• [Records for this exercise]:
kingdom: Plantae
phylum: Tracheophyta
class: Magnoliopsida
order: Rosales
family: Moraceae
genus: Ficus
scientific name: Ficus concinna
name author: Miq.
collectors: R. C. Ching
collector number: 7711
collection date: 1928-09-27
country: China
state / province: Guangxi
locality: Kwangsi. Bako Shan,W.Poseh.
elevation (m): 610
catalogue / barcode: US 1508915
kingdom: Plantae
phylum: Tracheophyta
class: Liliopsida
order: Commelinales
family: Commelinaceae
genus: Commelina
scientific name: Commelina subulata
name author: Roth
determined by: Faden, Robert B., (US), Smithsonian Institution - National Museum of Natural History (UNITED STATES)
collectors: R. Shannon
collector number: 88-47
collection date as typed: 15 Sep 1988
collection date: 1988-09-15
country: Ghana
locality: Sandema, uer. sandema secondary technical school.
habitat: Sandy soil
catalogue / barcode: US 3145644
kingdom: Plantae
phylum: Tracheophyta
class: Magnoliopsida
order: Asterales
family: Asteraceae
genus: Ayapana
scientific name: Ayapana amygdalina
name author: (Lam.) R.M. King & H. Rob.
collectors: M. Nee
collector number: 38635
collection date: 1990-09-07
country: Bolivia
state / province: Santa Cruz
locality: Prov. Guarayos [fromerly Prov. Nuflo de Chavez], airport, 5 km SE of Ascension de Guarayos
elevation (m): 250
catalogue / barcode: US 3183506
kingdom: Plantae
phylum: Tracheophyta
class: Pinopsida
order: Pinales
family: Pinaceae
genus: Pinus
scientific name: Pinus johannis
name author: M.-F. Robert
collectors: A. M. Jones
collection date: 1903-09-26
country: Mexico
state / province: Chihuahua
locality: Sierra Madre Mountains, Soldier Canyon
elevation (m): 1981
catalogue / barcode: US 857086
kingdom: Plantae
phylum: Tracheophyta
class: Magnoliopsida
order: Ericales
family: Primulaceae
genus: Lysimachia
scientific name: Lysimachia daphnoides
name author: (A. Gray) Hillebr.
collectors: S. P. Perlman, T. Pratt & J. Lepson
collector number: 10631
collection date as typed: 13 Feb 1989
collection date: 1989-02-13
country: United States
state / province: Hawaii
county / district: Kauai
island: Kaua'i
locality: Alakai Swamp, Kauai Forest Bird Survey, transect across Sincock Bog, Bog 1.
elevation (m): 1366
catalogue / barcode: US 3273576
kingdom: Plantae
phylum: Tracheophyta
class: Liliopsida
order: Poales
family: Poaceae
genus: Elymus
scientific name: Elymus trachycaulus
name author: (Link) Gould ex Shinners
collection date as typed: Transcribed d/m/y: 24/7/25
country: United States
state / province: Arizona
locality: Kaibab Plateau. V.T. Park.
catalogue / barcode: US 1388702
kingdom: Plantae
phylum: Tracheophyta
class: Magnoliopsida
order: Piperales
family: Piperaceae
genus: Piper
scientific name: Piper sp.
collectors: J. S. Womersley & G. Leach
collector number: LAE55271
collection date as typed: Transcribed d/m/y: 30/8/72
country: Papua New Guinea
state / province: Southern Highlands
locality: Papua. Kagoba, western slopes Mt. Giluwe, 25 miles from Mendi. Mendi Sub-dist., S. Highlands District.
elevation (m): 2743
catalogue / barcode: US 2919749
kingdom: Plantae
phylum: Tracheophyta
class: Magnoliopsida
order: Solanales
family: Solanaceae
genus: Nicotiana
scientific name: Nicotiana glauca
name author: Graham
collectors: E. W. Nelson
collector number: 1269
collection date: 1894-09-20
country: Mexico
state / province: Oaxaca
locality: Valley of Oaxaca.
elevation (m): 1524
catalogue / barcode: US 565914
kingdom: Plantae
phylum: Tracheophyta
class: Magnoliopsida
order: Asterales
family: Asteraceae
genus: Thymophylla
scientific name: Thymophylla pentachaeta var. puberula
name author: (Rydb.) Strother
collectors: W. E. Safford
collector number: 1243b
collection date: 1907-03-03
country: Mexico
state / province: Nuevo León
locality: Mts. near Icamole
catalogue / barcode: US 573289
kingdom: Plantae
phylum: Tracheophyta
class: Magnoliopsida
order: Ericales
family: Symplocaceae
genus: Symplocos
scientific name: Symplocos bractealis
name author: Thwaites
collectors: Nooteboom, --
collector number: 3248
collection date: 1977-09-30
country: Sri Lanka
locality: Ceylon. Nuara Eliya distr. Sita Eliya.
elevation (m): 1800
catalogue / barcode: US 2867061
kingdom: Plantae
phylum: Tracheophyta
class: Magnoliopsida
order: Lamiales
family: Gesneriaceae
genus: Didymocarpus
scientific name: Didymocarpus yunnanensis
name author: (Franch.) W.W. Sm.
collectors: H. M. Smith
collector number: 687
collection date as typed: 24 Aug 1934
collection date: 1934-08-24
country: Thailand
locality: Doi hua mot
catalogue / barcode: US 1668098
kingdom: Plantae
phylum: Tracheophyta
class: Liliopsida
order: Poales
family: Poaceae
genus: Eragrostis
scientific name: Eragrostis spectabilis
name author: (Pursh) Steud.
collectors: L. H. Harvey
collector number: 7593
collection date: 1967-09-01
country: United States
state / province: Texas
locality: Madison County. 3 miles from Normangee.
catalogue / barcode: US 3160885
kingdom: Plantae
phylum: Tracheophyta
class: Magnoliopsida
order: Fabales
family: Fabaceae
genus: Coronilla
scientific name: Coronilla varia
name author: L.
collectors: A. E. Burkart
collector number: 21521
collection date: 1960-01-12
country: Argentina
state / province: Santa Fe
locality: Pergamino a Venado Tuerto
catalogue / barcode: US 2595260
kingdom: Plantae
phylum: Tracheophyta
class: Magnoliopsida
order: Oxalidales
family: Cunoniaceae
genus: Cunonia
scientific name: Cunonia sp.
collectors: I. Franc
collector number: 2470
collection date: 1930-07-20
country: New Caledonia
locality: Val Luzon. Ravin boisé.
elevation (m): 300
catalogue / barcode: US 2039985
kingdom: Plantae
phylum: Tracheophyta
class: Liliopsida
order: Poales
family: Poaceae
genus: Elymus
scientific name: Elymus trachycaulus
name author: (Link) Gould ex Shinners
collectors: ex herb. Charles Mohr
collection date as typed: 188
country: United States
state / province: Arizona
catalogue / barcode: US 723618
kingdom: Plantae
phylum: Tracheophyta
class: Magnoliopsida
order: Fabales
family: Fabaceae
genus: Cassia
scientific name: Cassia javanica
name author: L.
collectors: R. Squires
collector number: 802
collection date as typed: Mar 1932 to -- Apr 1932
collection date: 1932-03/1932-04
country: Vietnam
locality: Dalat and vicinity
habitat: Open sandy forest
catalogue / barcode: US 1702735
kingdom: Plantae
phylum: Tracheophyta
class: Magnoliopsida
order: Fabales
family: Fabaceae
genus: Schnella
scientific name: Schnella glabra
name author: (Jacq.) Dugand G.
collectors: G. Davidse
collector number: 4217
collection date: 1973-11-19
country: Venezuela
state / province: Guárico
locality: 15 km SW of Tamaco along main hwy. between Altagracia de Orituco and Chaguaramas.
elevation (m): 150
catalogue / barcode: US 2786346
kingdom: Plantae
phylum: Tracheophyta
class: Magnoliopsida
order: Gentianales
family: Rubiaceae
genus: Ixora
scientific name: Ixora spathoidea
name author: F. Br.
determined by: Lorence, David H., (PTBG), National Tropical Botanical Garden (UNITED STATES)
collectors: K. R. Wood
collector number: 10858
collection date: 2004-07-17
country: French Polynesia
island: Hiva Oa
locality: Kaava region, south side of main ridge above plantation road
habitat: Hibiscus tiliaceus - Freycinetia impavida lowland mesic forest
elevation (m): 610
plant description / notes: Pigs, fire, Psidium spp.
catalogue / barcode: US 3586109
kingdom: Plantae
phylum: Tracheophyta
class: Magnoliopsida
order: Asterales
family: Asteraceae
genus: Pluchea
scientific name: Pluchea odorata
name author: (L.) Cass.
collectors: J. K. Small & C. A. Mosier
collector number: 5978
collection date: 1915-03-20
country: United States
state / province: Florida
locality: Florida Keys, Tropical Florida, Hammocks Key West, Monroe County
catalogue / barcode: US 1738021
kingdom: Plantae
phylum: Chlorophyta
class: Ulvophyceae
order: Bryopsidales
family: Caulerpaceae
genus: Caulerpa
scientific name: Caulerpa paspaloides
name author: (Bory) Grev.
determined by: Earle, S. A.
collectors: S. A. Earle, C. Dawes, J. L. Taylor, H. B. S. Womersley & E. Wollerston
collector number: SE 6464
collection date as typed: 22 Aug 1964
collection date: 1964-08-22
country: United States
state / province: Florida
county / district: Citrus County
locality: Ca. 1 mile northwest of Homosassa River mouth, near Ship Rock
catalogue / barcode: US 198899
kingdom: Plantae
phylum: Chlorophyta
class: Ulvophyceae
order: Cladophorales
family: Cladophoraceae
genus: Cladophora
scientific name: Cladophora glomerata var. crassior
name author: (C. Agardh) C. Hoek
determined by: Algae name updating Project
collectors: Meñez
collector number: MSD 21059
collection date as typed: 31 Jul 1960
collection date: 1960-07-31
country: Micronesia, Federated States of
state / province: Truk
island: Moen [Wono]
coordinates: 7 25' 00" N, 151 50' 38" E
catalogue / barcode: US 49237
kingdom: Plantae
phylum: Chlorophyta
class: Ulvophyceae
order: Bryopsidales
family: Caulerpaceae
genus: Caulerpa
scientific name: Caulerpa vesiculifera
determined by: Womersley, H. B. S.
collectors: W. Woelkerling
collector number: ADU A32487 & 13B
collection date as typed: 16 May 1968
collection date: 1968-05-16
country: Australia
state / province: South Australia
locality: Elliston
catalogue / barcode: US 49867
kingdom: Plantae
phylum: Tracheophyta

• [Short exercise]:
Update the stretch from "class: Pinopsida" through "elevation (m): 2743" so that "locality" becomes "site", leaving everything else untouched, and give back only that stretch.

• [Written response]:
class: Pinopsida
order: Pinales
family: Pinaceae
genus: Pinus
scientific name: Pinus johannis
name author: M.-F. Robert
collectors: A. M. Jones
collection date: 1903-09-26
country: Mexico
state / province: Chihuahua
site: Sierra Madre Mountains, Soldier Canyon
elevation (m): 1981
catalogue / barcode: US 857086
kingdom: Plantae
phylum: Tracheophyta
class: Magnoliopsida
order: Ericales
family: Primulaceae
genus: Lysimachia
scientific name: Lysimachia daphnoides
name author: (A. Gray) Hillebr.
collectors: S. P. Perlman, T. Pratt & J. Lepson
collector number: 10631
collection date as typed: 13 Feb 1989
collection date: 1989-02-13
country: United States
state / province: Hawaii
county / district: Kauai
island: Kaua'i
site: Alakai Swamp, Kauai Forest Bird Survey, transect across Sincock Bog, Bog 1.
elevation (m): 1366
catalogue / barcode: US 3273576
kingdom: Plantae
phylum: Tracheophyta
class: Liliopsida
order: Poales
family: Poaceae
genus: Elymus
scientific name: Elymus trachycaulus
name author: (Link) Gould ex Shinners
collection date as typed: Transcribed d/m/y: 24/7/25
country: United States
state / province: Arizona
site: Kaibab Plateau. V.T. Park.
catalogue / barcode: US 1388702
kingdom: Plantae
phylum: Tracheophyta
class: Magnoliopsida
order: Piperales
family: Piperaceae
genus: Piper
scientific name: Piper sp.
collectors: J. S. Womersley & G. Leach
collector number: LAE55271
collection date as typed: Transcribed d/m/y: 30/8/72
country: Papua New Guinea
state / province: Southern Highlands
site: Papua. Kagoba, western slopes Mt. Giluwe, 25 miles from Mendi. Mendi Sub-dist., S. Highlands District.
elevation (m): 2743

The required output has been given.